Bab 06

23 18 0
                                    

Kebiasaan ku kedua jika sedang lelah dengan skripsi, selain ke cafe dan memesan kopi, aku juga hobi jalan-jalan ke mall sendirian, berbelanja sesuka hati, makan, lihat-lihat baju yang sedang diskon, dan lain sebagainya. Terlebih nya lagi, terkadang aku suka singgah lebih lama di Gramedia untuk membaca buku-buku Self Improvement favorit ku. Selain menambah pengetahuan tentang bagaimana menyikapi hidup, buku-buku Self Improvement yang aku baca juga dapat membuat ku menjadi pribadi yang lebih berkembang dan meningkatkan kesadaran diri serta identitas diri dari segala kegiatan yang meliputi.

Ah iya, kali ini aku tidak sendirian jalan-jalan ke mall, aku ditemani oleh Namika. Sudah hampir setengah jam kami berjalan-jalan di dalam mall, namun belum ada satupun barang yang kami beli. Aku dan Namika hanya baru saja membeli jus buah jambu, mengingat saat diperjalanan tadi begitu melelahkan, aku dan Namika memilih untuk membeli yang segar-segar terlebih dahulu.
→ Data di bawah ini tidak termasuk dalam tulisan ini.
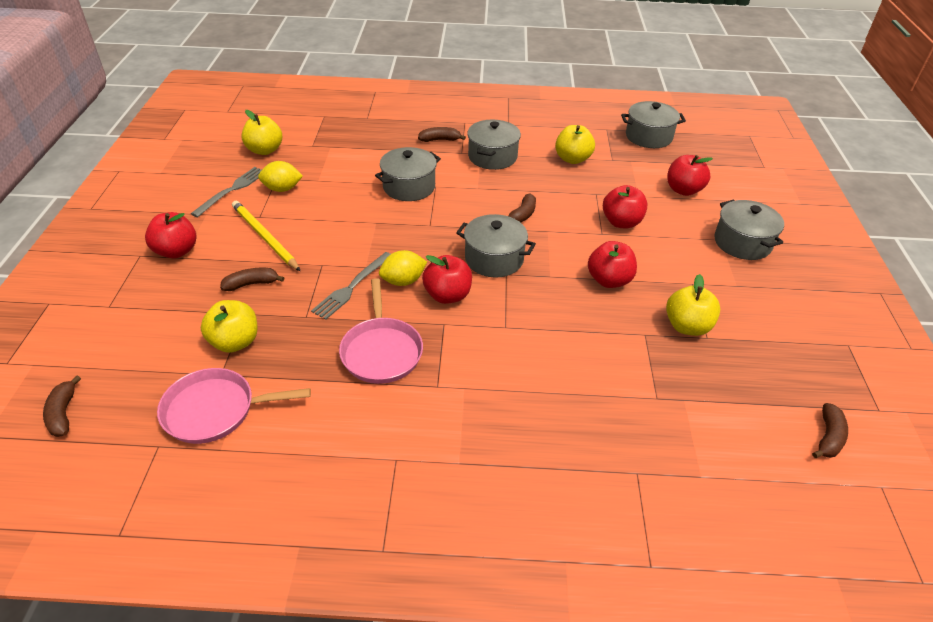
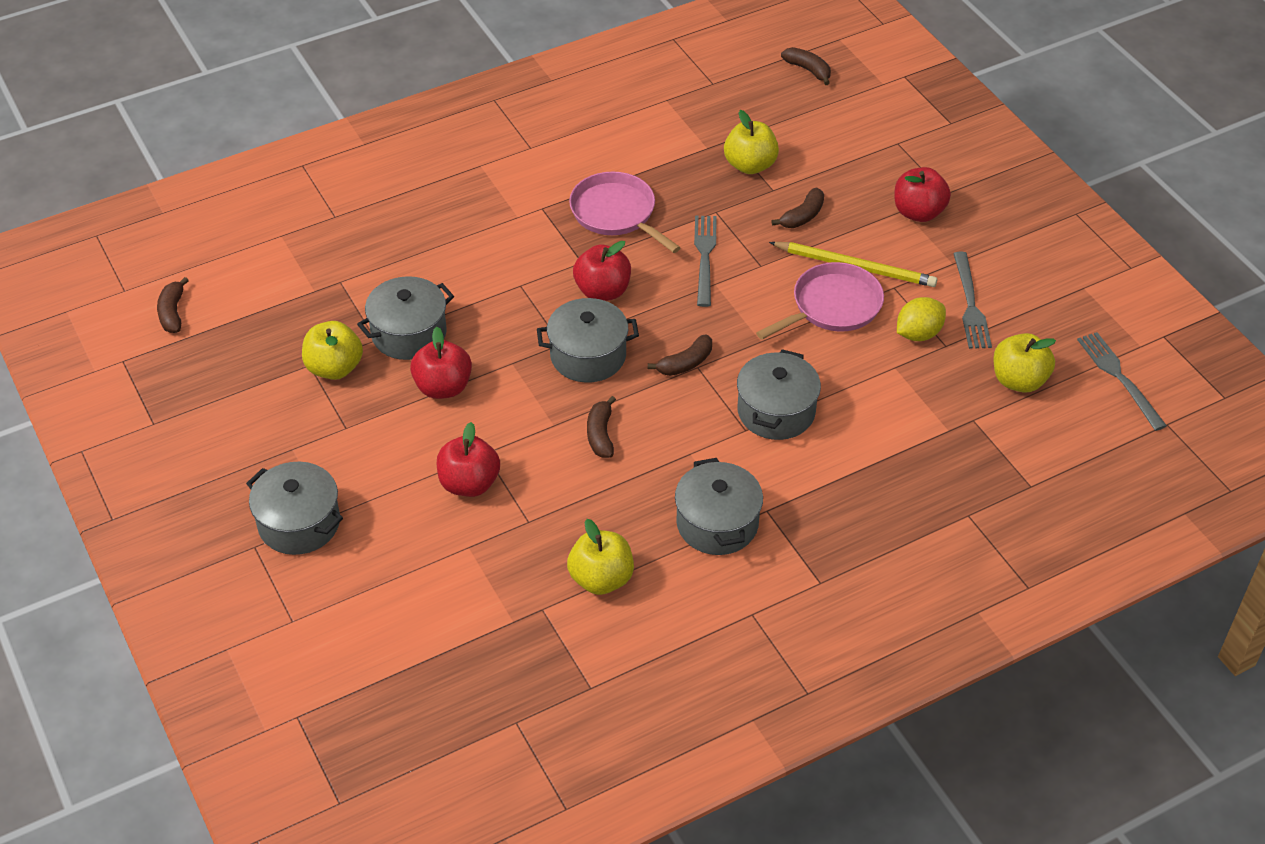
camera: 150 degrees right, 5 degrees up
(215, 410) = (701, 118): pink pan -> pink pan (832, 306)
(216, 133) = (1119, 377): none -> grey fork
(403, 281) = (661, 286): yellow lemon -> none
(440, 140) = (820, 521): brown banana -> brown banana (685, 363)
(648, 137) = (512, 702): grey pot -> grey pot (409, 333)
(683, 190) = (409, 591): red apple -> none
Tujuan aku dan Namika kini mencari tempat makan yang pas, maksud dari kata "pas" adalah, kami berdua sama-sama suka pecel lele, maka dari itu, aku dan Namika sama-sama mencari tempat makan yang menyediakan menu pecel lele. Memang mustahil, sih, mencarinya di dalam mall, terbilang jarang ada pecel lele disini. Tapi beberapa tahun yang lalu aku pernah makan pecel lele disini, kok, entah tempatnya sudah tutup atau belum, aku akan terus mencarinya. Oh iya, pecel lele di mall biasanya premium loh, makannya bukan pakai kertas nasi uduk, tapi piring kaca.
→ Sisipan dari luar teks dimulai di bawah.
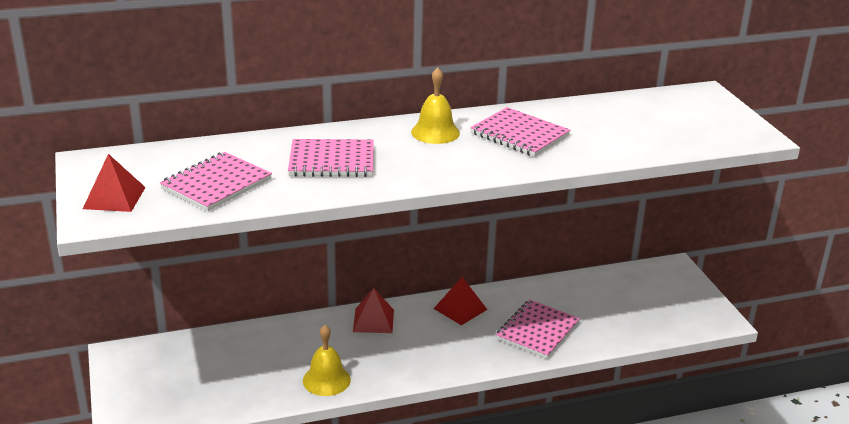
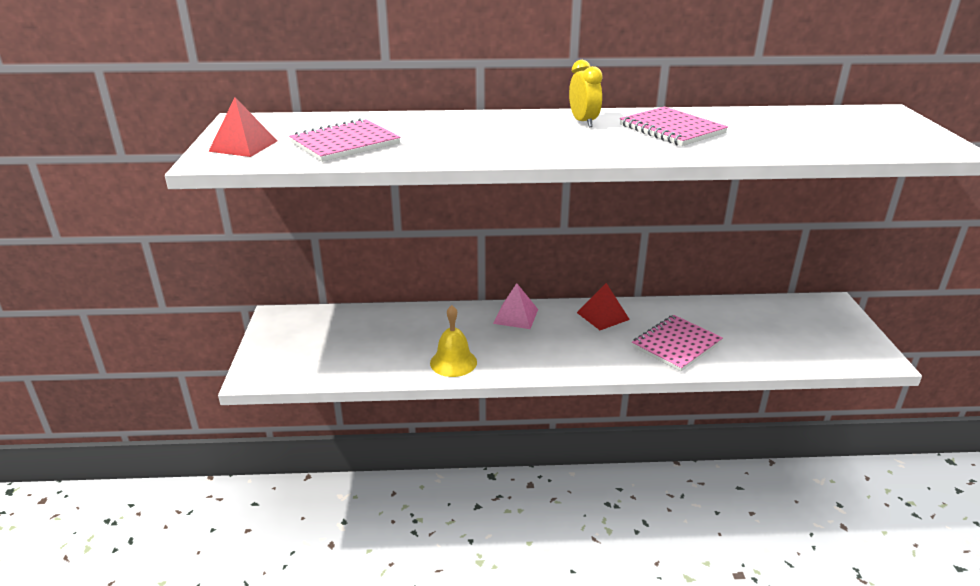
camera: 15 degrees right, 0 degrees up
(332, 161) = (467, 135): pink notebook -> none
(373, 320) = (515, 316): red pyramid -> pink pyramid
(435, 132) = (583, 122): yellow bell -> yellow clock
"Nam, masih buka ternyata," kata ku sembari menunjuk tempat pecel lele yang jaraknya sudah tak jauh lagi dari kami berdua.

"Seriously?" tanya Namika memastikan, sembari melihat-lihat apakah benar tempatnya masih buka. "Anjir, iya dong! Ayo, Rat, buru!"

Namika menarik tangan ku lebih kencang, aku dan Namika berlari kecil menghampiri tempat pecel lele tersebut. Setelah sampai, aku dan Namika segera memilih tempat duduk, tidak lama kemudian kami mendapatkannya. Aku tersenyum lebar, begitu juga dengan Namika. Tempatnya sudah tak begitu ramai, dulu, beberapa tahun yang lalu tempat ini ramai sekali. Mungkin karena sekarang minim peminat? Bisa jadi. Zaman semakin maju, begitu pun dengan makanan dan minumannya.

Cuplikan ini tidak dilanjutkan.